- **INPUT DATA**
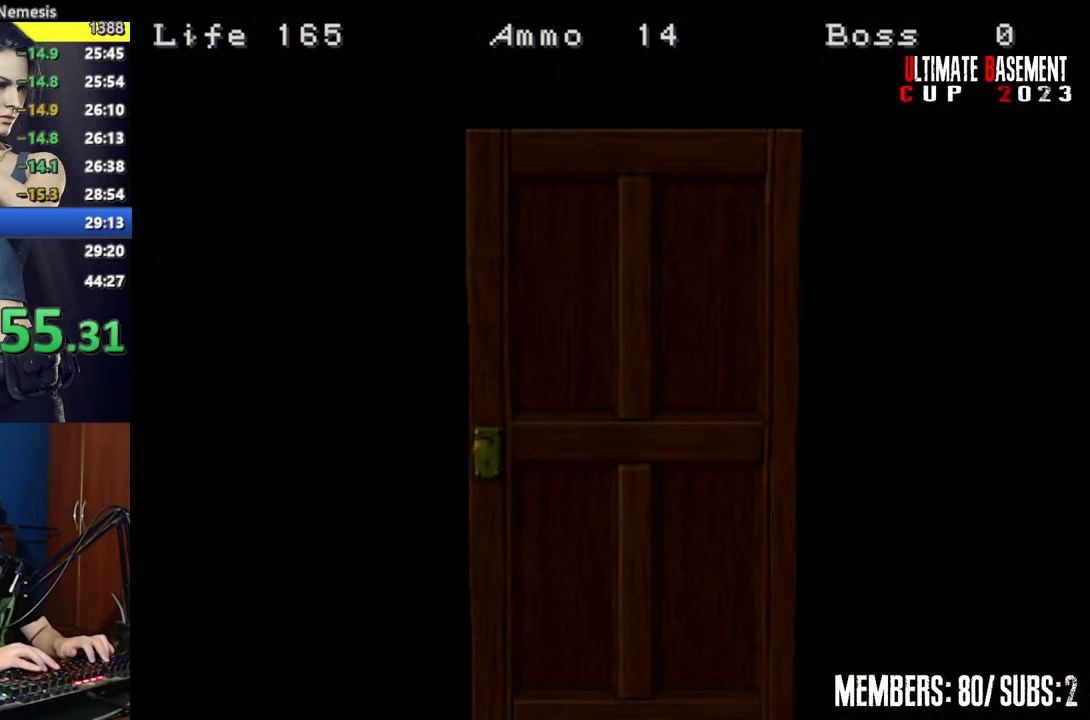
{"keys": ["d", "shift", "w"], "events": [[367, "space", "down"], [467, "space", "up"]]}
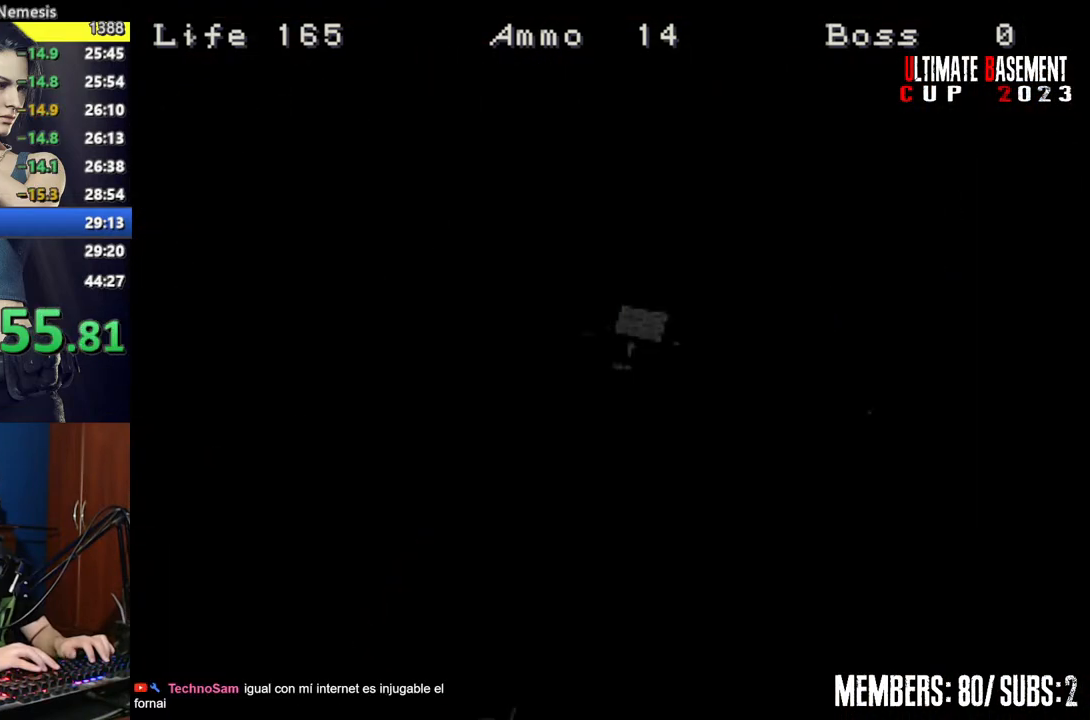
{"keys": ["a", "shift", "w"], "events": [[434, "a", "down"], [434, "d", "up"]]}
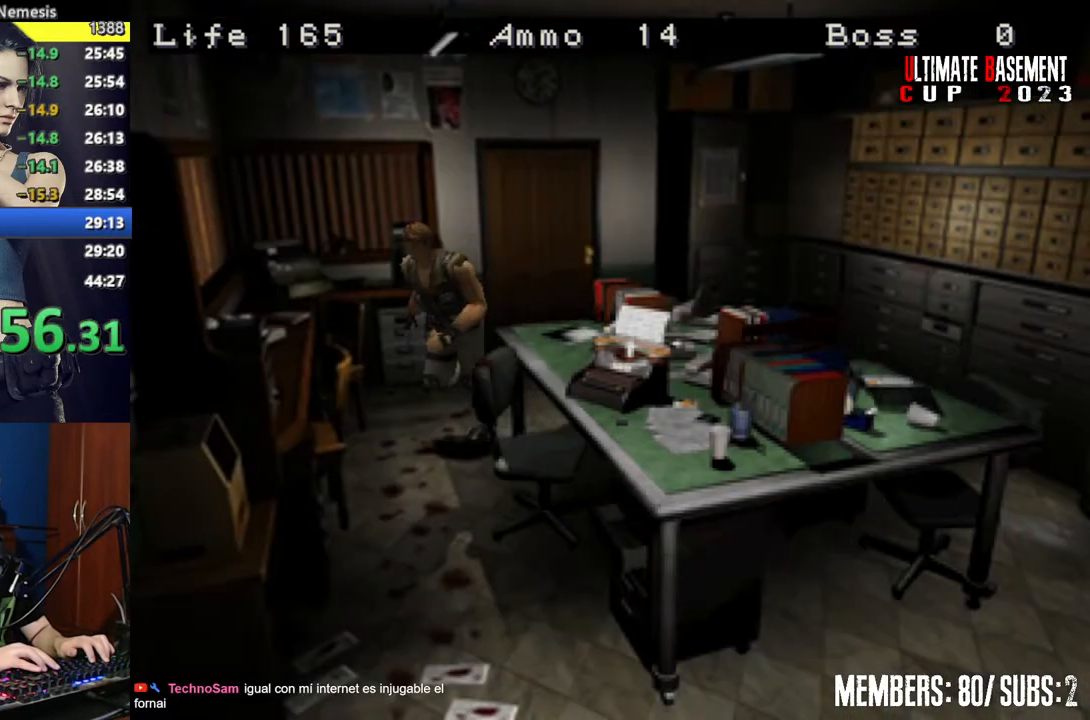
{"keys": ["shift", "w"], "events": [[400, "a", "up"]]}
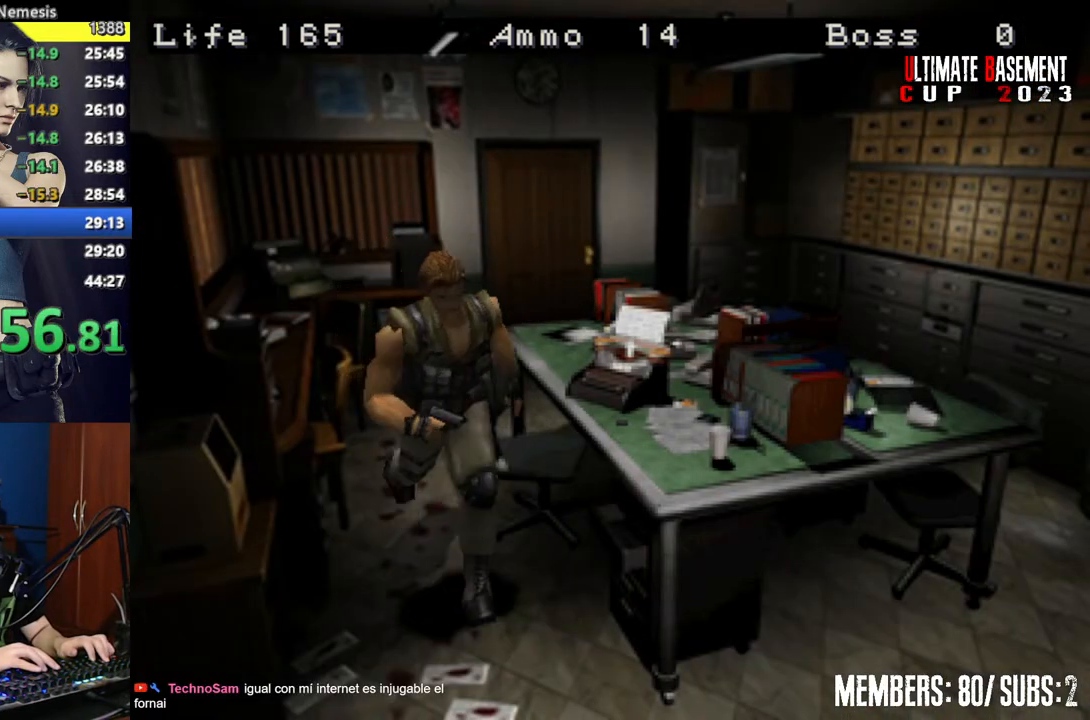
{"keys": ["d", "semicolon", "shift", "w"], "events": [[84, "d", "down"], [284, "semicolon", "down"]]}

- **PROMPT**
Write out the material exactly, excluding pictures.

- **SOLUTION FOR THIS TASK**
{"keys": ["d", "shift", "w"], "events": [[367, "space", "down"], [467, "space", "up"]]}
{"keys": ["a", "shift", "w"], "events": [[434, "a", "down"], [434, "d", "up"]]}
{"keys": ["shift", "w"], "events": [[400, "a", "up"]]}
{"keys": ["d", "semicolon", "shift", "w"], "events": [[84, "d", "down"], [284, "semicolon", "down"]]}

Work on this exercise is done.